Вот дружинники скрылись внутри. Воздух вокруг буквально раскалился от напряжения. А ведь это вдобавок уже и вечер был – небо подзатянуло тучами, за которые охотно спряталось солнце, еще пару часов назад беспощадно жарившее облаченных в кольчуги путников. Сумрак напоминал дружинникам, что они не дома, в родной хате, а посреди изувеченного войной города, обитатели которого не слишком дружелюбно относятся к не в меру живучим кремлевским «хомо».
«Ну, оно, может, и к лучшему – для дисциплины, опять же, полезней именно в напряжении быть, а не расслабляться прежде времени», – подумал десятник, выжидающе глядя на дверной проем.
– Свои! – послышался изнутри голос Олега.
Лай стал, кажется, еще громче… а потом, довольно резко, стих совсем. Выстрелов слышно не было; видно, дружинники оценили ситуацию и решили, что патроны тратить без надобности. Значит, все еще проще, чем Прокофий предполагал изначально.
Прошла минута, может, полторы, когда из дома наружу показался Олег. Он едва заметно кивнул своему командиру – мол, порядок, справились. Прокофий кивнул в ответ. На душе стало чуточку полегче.
Следом за дружинником вышел незнакомец с неказистым и, судя по виду, довольно старым мечом. Надо понимать, именно его вопли привлекли десятника. Незнакомец был немолодой и лохматый, с седыми волосами и седой же бородой. Одетый в какое-то потрепанное рубище, изорванные штаны и сапоги, которые казались едва ли не старше их хозяина, мужчина, тем не менее, статью и выправкой напоминал самих дружинников. Да и лицо его отчего-то показалось десятнику смутно знакомым.
«Но вот, хоть убей, не помню, где я мог его видеть!» – мелькнуло в темноволосой голове командира.
– Крысособаки там были, – доложил Олег. – Числом полдюжины.

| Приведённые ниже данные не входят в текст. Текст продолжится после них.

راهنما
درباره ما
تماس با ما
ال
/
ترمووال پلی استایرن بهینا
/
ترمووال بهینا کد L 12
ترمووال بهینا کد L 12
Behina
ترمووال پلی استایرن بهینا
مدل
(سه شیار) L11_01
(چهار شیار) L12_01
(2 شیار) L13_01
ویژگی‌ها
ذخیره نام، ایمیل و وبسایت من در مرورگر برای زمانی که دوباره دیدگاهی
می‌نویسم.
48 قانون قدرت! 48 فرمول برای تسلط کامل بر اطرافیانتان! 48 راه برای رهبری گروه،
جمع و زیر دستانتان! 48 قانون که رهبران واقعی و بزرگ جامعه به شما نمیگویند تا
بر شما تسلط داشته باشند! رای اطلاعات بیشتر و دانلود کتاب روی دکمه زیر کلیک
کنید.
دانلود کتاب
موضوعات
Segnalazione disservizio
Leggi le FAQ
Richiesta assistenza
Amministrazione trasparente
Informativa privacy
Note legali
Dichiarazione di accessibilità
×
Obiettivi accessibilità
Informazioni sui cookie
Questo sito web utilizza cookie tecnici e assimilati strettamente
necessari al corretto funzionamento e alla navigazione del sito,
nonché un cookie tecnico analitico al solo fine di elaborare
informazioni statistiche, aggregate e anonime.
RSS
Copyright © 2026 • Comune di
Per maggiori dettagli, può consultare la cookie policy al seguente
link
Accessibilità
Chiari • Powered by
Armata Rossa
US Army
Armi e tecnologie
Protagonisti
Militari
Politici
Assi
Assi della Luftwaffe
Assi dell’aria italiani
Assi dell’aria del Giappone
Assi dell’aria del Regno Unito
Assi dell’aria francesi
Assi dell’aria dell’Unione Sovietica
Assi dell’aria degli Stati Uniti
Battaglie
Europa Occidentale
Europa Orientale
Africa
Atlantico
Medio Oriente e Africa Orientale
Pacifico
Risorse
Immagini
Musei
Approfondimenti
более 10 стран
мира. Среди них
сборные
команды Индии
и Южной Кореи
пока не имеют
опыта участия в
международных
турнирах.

Мы когда вошли, две уже дохлые были, он, видать, постарался. Остальных порубили вместе.
– Хорошо, – кивнул десятник и, повернувшись, осведомился у незнакомца:
– Вы из чьих будете?
При этом командир угрюмо разглядывал мужчину исподлобья.
– Из чьих!.. – странно усмехнулся мужчина.
Десятнику показалось, что его глаза заблестели. Хотя, возможно, они слезились из-за пыли и ветра, а не от переизбытка чувств…
– Из наших, из кремлевских я, – с придыханием докончил незнакомец. – Казимир, отец Федота. Дружинник. Меня-то вы не помните, поди, еще мелкие были, но его-то должны!..
– Федота помню, – подумав, кивнул десятник. – Хороший товарищ… был.
– Почему был? – удивился Казимир.
– Потому что месяц, как в Зоне сгинул, – мрачно ответил Прокофий.
Десятник сомневался, стоит ли говорить об этом столь открыто, но потом решил, что Казимир, если он правда отец Федота, имеет право знать правду без прикрас.